The bottom-decile agent gets 73 per cent of applications through. The top-decile gets 96 per cent. That’s a 23-percentage-point spread that persists after controlling for everything observable about the case. The knowledge of how to navigate the system is real, privately held, and worth a lot of money.
Do individual planners make different calls on similar cases? The raw data suggests yes. Among 35 planners with 30 or more decisions in our dataset (concentrated in DLR and SDCC, where planner names are reliably extracted), the grant rate ranges from 75 per cent to 97 per cent. A 22-percentage-point spread.
| Council | Planners | Mean rate | Std dev | Min | Max |
|---|---|---|---|---|---|
| DLR | 13 | 82.3% | 4.2pp | 74.6% | 88.9% |
| SDCC | 25 | 89.4% | 6.1pp | 74.7% | 97.3% |
But the raw spread overstates genuine planner discretion. Planners don’t get random cases. Some handle more extensions, others get more apartments. Some cover areas with more contentious zoning. When we control for development type, geography, year, and the applicant’s agent, planner coefficients shrink by 27 per cent. The average absolute planner effect drops from 0.68 to 0.50 in the logistic regression.
That still leaves meaningful residual variation. A planner one standard deviation above average in DLR (4.2 percentage points stricter than the council mean) will refuse cases that an average DLR planner would grant. Over a year’s caseload of 50–100 applications, that’s several extra refusals traceable to the individual, not the case.
In SDCC, where the standard deviation is wider (6.1pp), the planner effect is larger. The most permissive SDCC planner grants at 97 per cent; the strictest at 75 per cent. Even after controls shrink this gap, a chunk of it reflects genuine differences in how planners read “residential amenity” or “overdevelopment” — the same subjective factors that dominate the system overall.
When a council refuses an application, it cites specific development plan policies. But not all those policies carry weight on appeal. An Bord Plean√°la overturns council refusals 37 per cent of the time in Dublin. Some policies fare far worse.

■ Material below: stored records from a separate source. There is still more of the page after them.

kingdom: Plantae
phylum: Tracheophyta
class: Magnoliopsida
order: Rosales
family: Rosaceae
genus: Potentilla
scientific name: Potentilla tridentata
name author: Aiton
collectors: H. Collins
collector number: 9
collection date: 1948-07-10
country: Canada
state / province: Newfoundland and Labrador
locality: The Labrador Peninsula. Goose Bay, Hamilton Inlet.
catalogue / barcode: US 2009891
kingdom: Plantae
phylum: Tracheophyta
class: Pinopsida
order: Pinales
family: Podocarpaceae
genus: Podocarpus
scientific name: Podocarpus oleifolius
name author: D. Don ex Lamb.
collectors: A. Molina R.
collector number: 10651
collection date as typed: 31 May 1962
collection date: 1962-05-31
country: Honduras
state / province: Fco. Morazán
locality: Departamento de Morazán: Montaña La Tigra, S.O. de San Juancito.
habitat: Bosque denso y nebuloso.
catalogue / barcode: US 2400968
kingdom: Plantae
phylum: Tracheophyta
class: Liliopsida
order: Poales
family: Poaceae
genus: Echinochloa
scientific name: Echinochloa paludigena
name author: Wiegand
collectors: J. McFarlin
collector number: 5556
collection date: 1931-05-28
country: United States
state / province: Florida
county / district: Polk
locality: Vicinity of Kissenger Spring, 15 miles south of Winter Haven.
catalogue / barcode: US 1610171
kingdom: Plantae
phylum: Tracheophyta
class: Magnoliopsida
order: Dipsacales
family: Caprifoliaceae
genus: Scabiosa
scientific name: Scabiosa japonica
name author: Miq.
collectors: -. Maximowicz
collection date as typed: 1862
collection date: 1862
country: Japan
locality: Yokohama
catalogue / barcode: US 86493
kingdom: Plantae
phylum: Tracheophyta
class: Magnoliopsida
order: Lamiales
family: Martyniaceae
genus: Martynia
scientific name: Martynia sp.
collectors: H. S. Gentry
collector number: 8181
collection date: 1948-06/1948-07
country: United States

| Policy clause | Cited | Overturned |
|---|---|---|
| Section 8.2.3.4 — Additional Accommodation | 12 | 83% |
| Section 8.2.3 — Residential Development | 13 | 69% |
| Section 8.2 — Development Management | 16 | 69% |
| DLR Dev Plan 2016-22 | 11 | 64% |
| Project Ireland 2040 NPF | 17 | 59% |
| Zoning Objective A | 30 | 53% |
Section 8.2.3.4 of the Dublin City Development Plan (Additional Accommodation in Existing Built-up Areas) gets overturned 83 per cent of the time. Councils cite it in 12 refusals; ABP reverses 10. Each reversal costs the applicant 7–8 months and thousands in appeal fees.
Nobody applies for a 10-storey building in Rathmines. Not because nobody wants to, but because everyone knows what would happen. The system’s heaviest hand isn’t in its refusals — it’s in the proposals that never materialise.
1,939 of 3,430 proposals are for a single dwelling. The drop to 2 units (343 proposals) is 82 per cent. By 10 units, 29 proposals. The refusal rate barely changes — the system doesn’t punish larger schemes more. Applicants have already self-selected out.
Appeals cost money, take time, and require knowledge of the system. We tested whether contestation is socially patterned by matching 76,755 Dublin applications with their deprivation score (Pobal HP Index) and measuring appeal rates across the spectrum.
The most deprived decile has an appeal rate of 1.4 per cent. The most affluent areas appeal at 3.1 per cent — more than twice as often. Third-party appeals (objections against grants) follow the same pattern: 1.5 per cent in affluent areas, 0.8 per cent in deprived areas.
The capacity to contest planning decisions is unevenly distributed. Affluent areas are better equipped to challenge outcomes they dislike — which helps explain why those areas stay low-density while areas with fewer resources to object absorb more change.